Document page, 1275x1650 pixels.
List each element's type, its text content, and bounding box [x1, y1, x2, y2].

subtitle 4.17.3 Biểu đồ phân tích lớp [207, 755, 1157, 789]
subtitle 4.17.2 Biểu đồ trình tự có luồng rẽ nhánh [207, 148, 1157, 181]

==

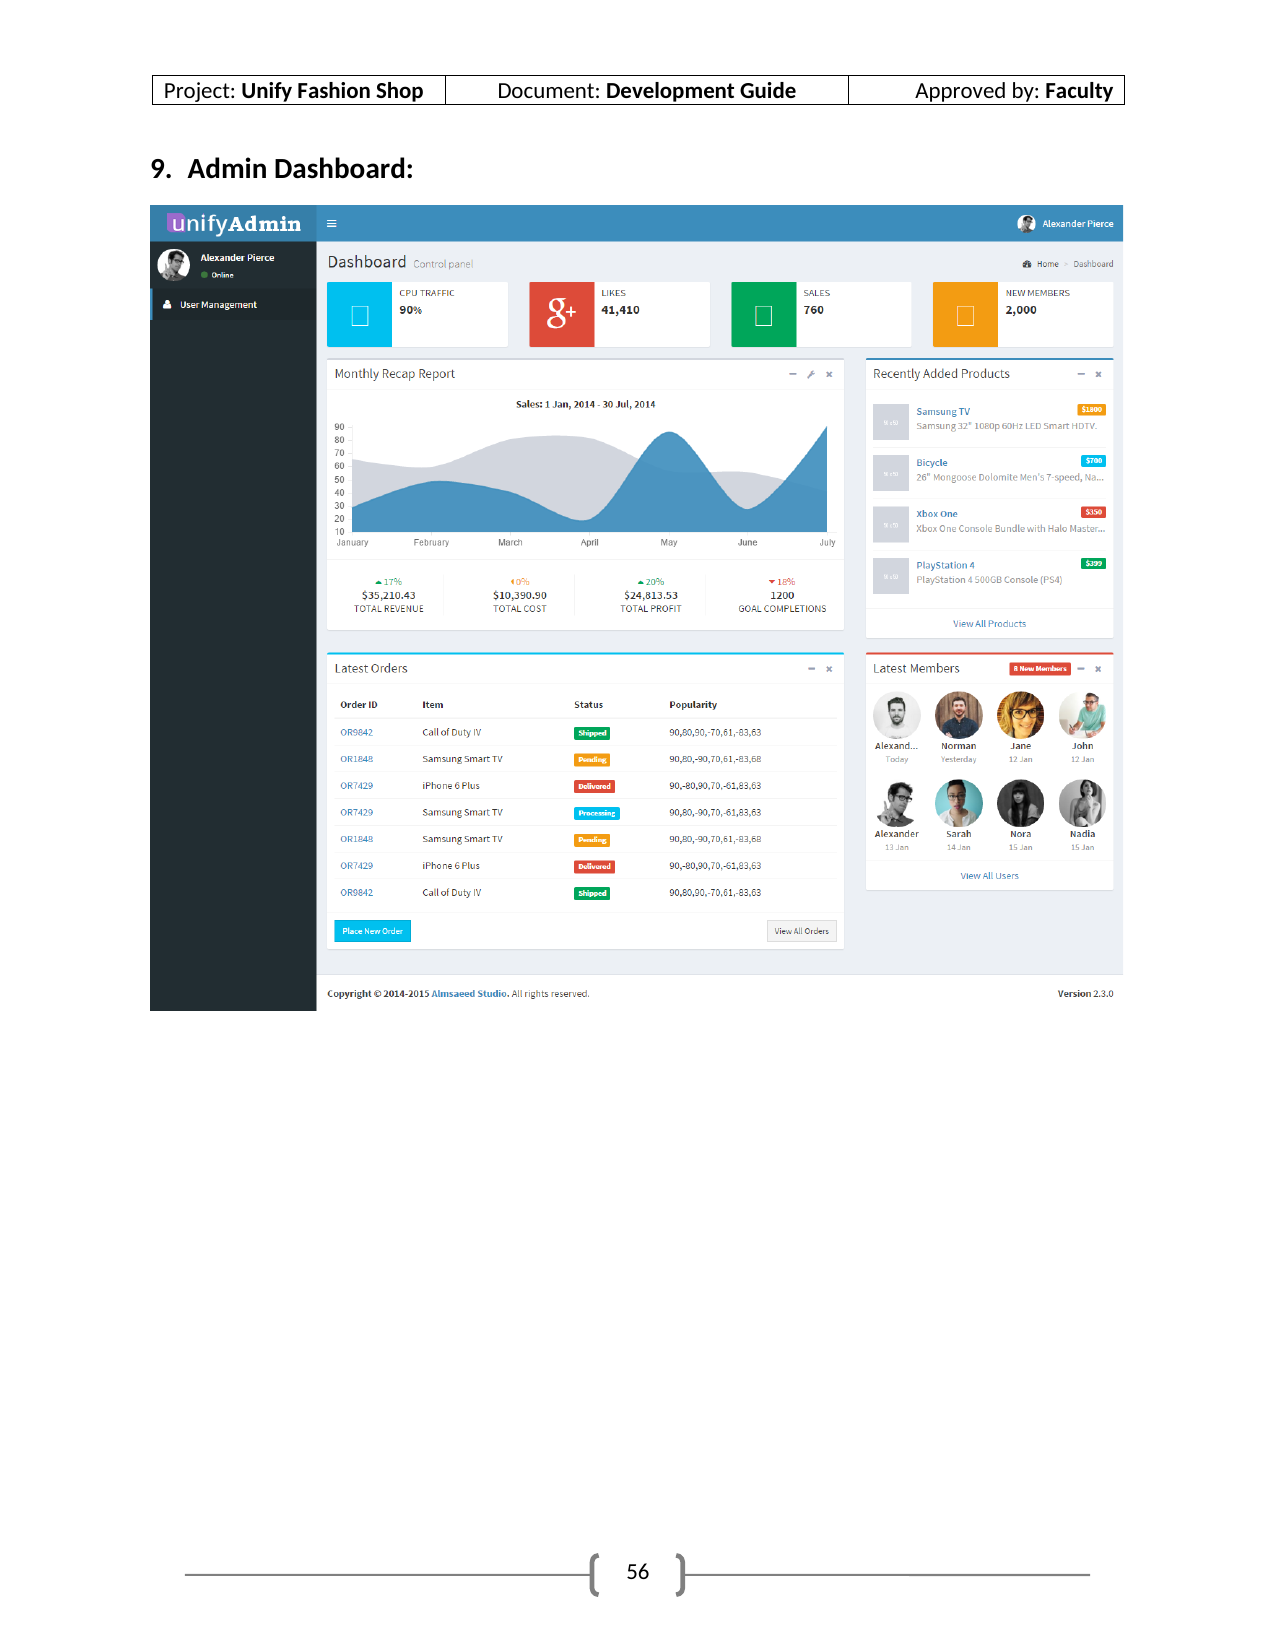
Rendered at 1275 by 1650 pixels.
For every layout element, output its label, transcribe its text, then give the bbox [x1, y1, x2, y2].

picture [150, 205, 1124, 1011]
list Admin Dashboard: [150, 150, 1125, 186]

---

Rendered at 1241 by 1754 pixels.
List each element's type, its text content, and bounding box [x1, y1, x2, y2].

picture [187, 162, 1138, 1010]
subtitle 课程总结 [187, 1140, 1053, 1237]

■ **About this task**:
Once you have counted the lines of the material that include "Rendered", give only that number.

■ **Reply to the exercise**:
2